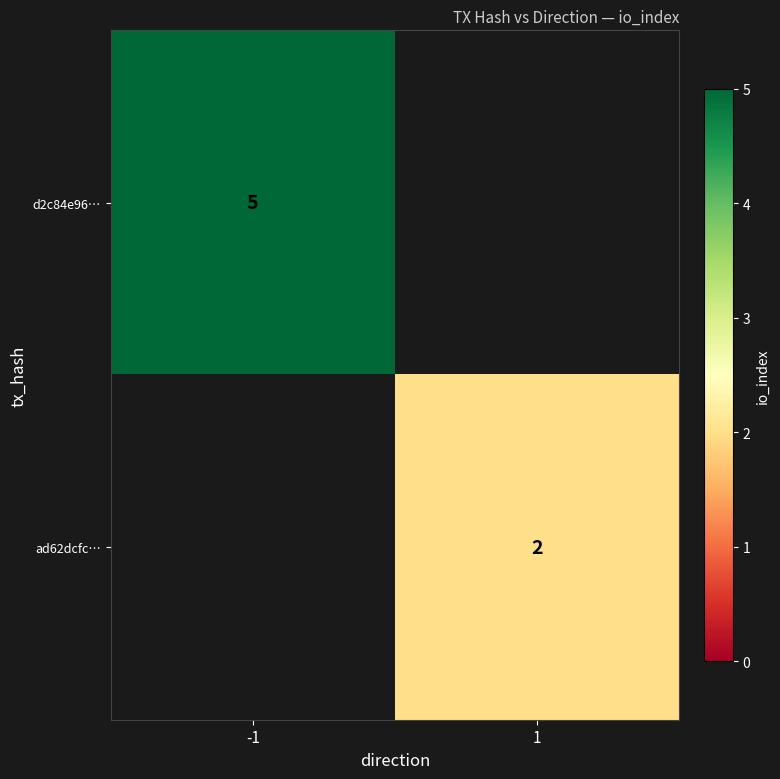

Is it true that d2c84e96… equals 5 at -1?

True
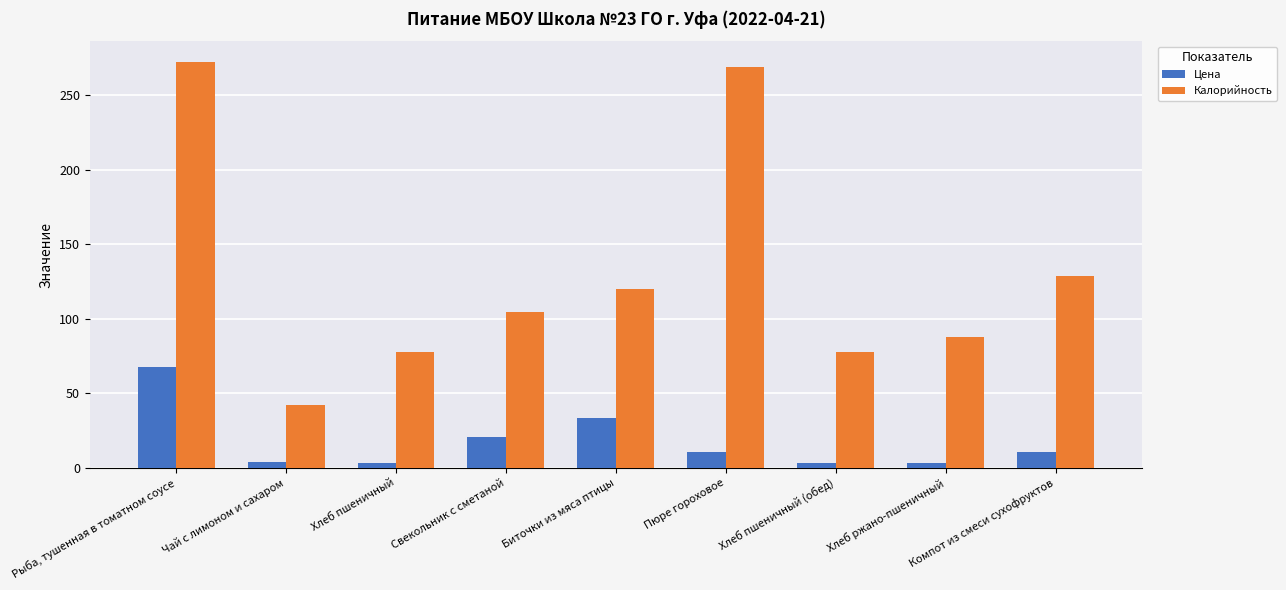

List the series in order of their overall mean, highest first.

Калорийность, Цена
---
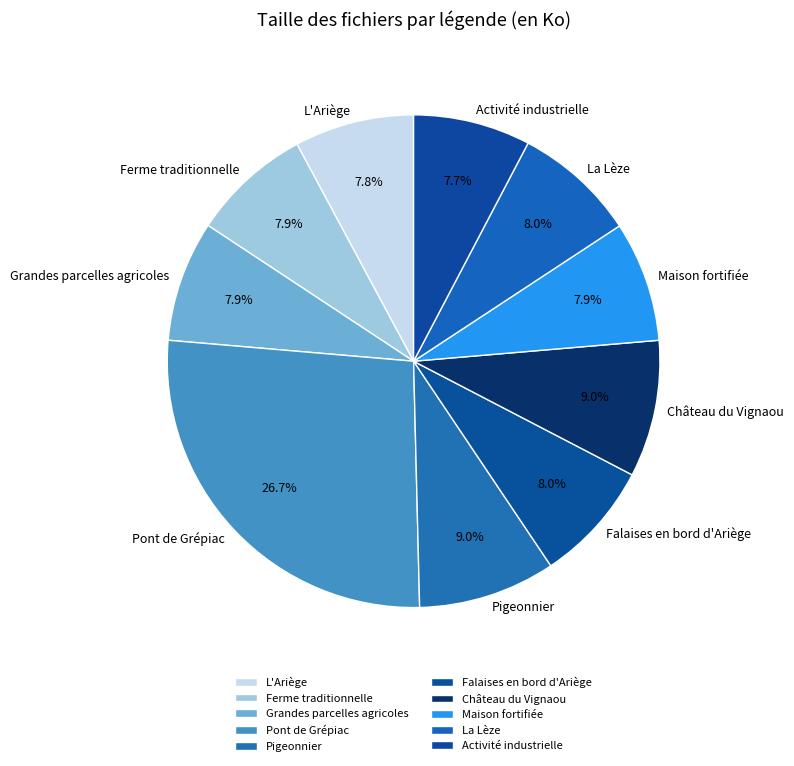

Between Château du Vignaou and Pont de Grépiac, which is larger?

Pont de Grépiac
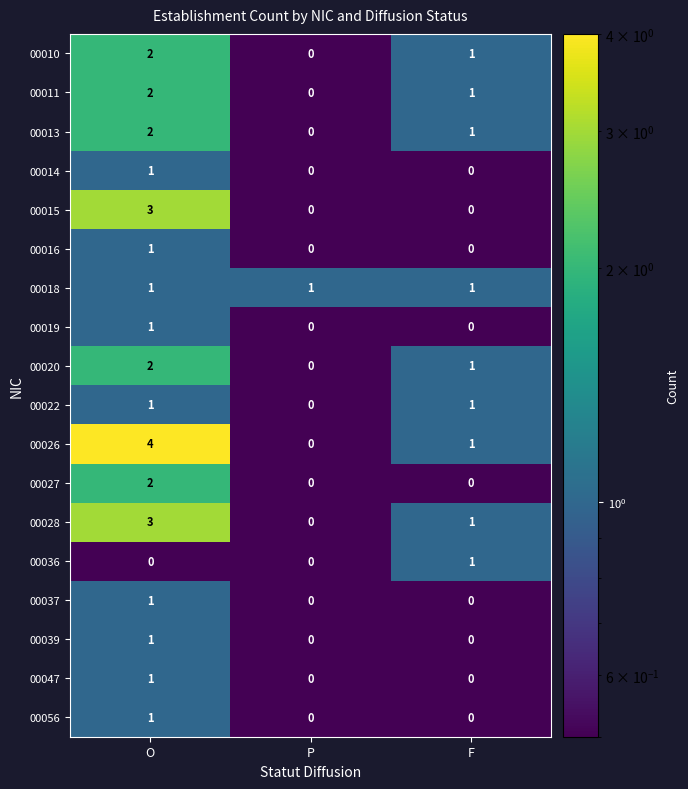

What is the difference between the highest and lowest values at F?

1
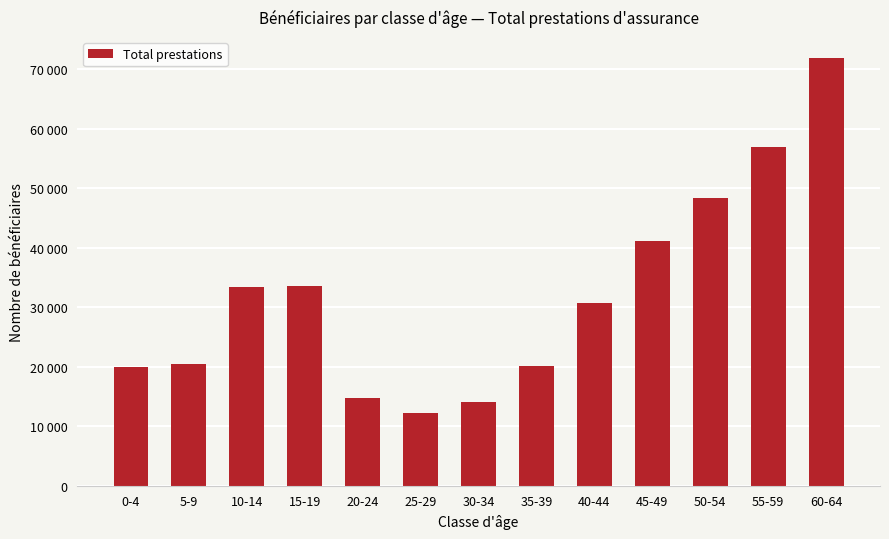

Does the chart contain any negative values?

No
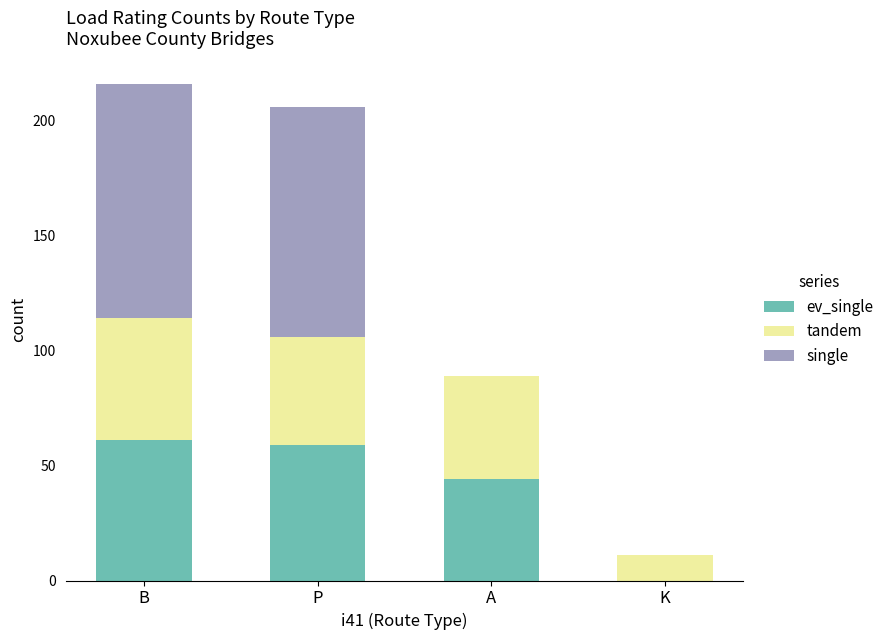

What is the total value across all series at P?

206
* * *
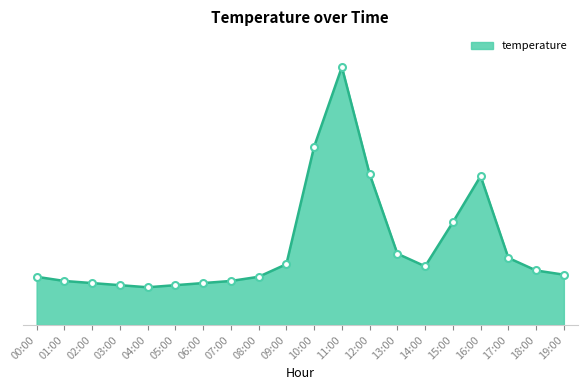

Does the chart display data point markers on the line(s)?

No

→ **Action item**:
Copy the lines between the one containing "Is it true that d2c84e96… equals 5 at -1?" and the one containing "List the series", inclusive, swapping "overall mean" for "peak value" and changing nothing else. Leave the pictures out.

→ **Output for this exercise**:
Is it true that d2c84e96… equals 5 at -1?

True

List the series in order of their peak value, highest first.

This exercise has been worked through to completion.